D’après Gabon Media Time, cette évolution interviendrait plusieurs mois après la condamnation par contumace des deux personnalités à 20 ans de réclusion criminelle par la justice gabonaise. Ils avaient notamment été reconnus coupables de détournement de fonds publics, blanchiment de capitaux, recel et association de malfaiteurs dans une affaire à forte portée politique.
Toujours selon Gabon Media Time, une notice rouge d’Interpol ne constituerait pas automatiquement un mandat d’arrêt international. Elle représenterait plutôt une demande adressée aux services de police des États membres afin de localiser des personnes recherchées et de faciliter, si nécessaire, leur arrestation provisoire dans le cadre d’une éventuelle procédure d’extradition.

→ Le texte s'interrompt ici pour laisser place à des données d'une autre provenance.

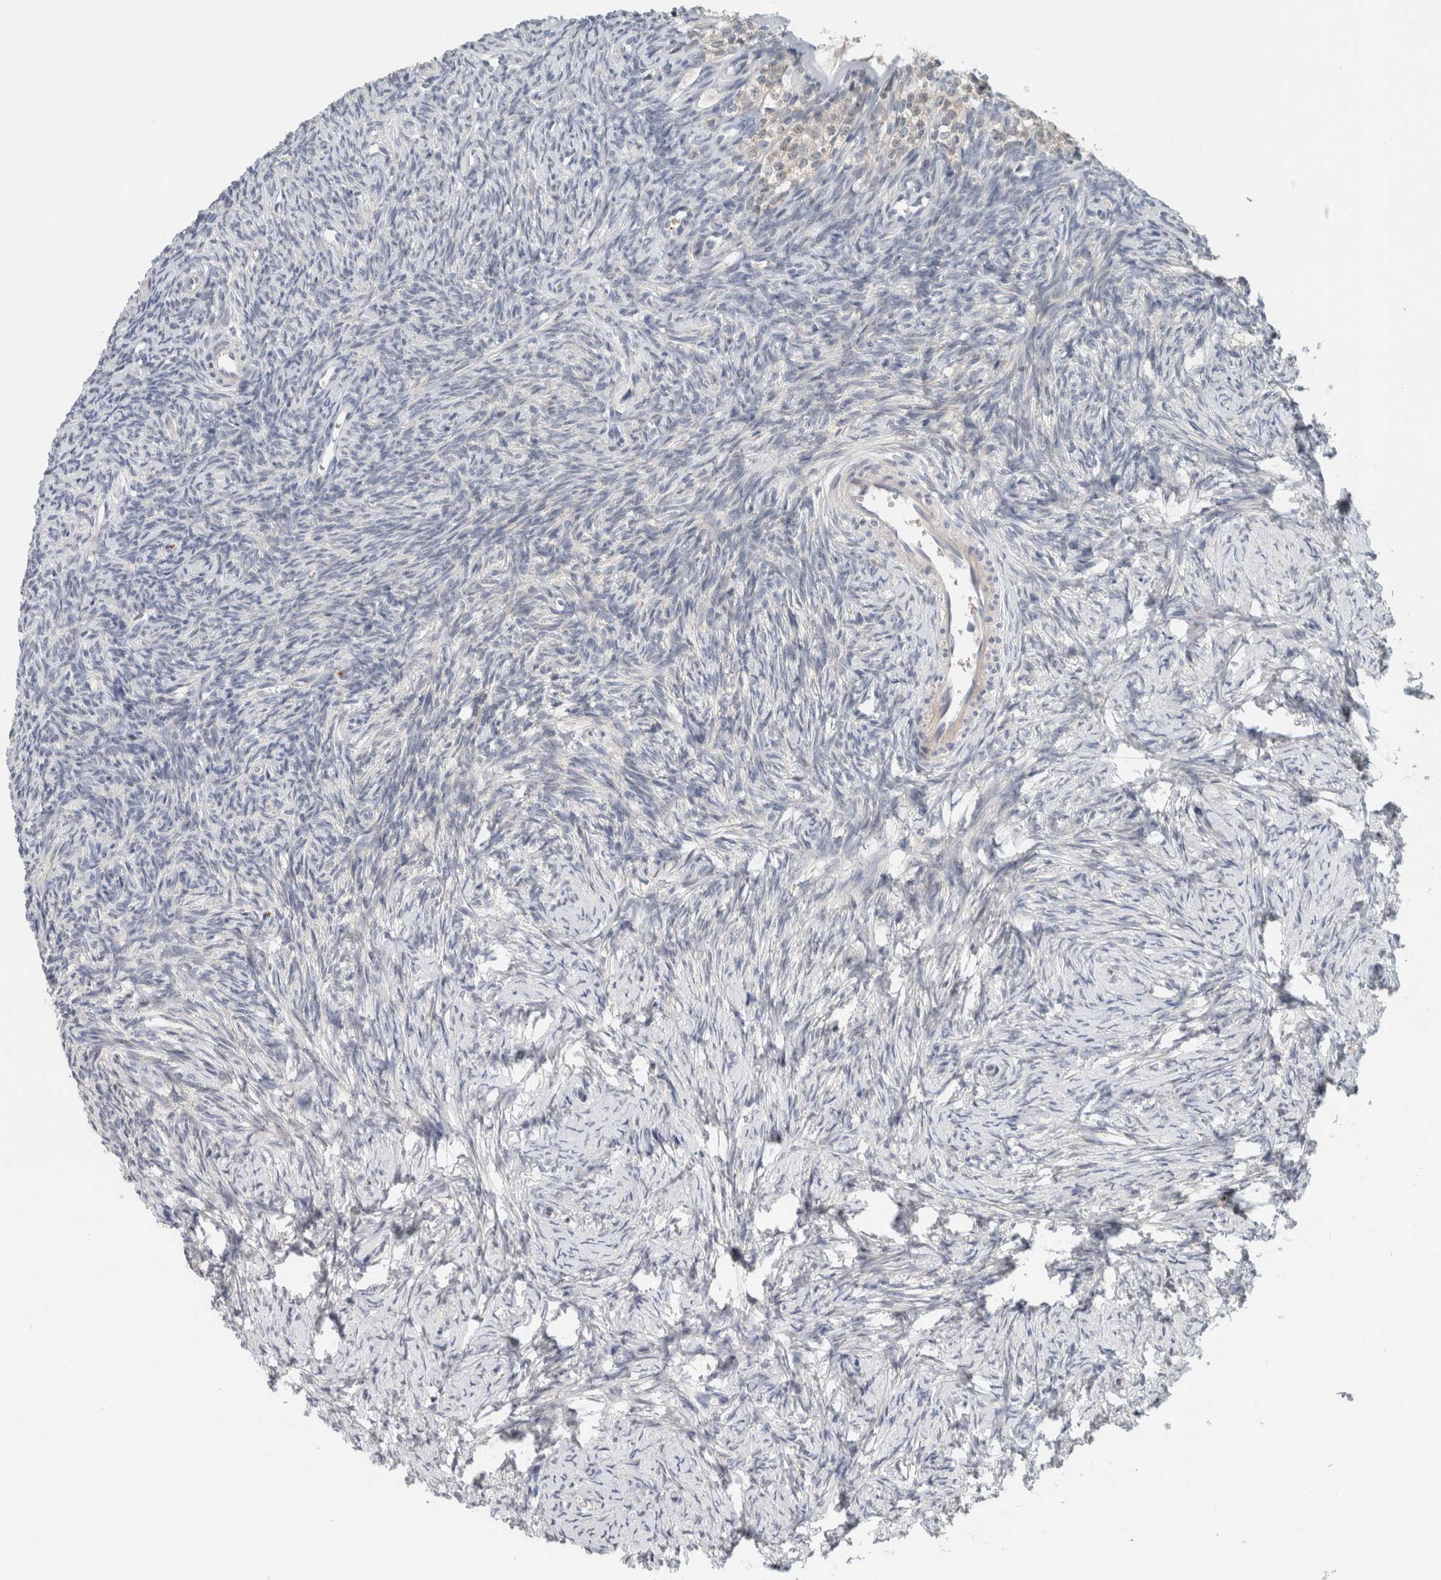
{"staining": {"intensity": "weak", "quantity": ">75%", "location": "cytoplasmic/membranous"}, "tissue": "ovary", "cell_type": "Follicle cells", "image_type": "normal", "snomed": [{"axis": "morphology", "description": "Normal tissue, NOS"}, {"axis": "topography", "description": "Ovary"}], "caption": "Ovary stained with IHC shows weak cytoplasmic/membranous staining in approximately >75% of follicle cells. (Stains: DAB in brown, nuclei in blue, Microscopy: brightfield microscopy at high magnification).", "gene": "CRAT", "patient": {"sex": "female", "age": 34}}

Si cette information venait à être officiellement confirmée, elle marquerait une nouvelle étape dans l’internationalisation du dossier judiciaire opposant les autorités gabonaises aux anciens proches du pouvoir. À Libreville, cette procédure pourrait être perçue comme une volonté de donner une portée internationale aux décisions rendues par les juridictions nationales.
De leur côté, les soutiens de Sylvia Bongo et de Noureddin Bongo Valentin continueraient de dénoncer une affaire à caractère politique liée au contexte postérieur au 30 août 2023. Entre impératifs judiciaires et bataille d’image, ce dossier demeure l’un des plus sensibles de la scène politico-judiciaire gabonaise.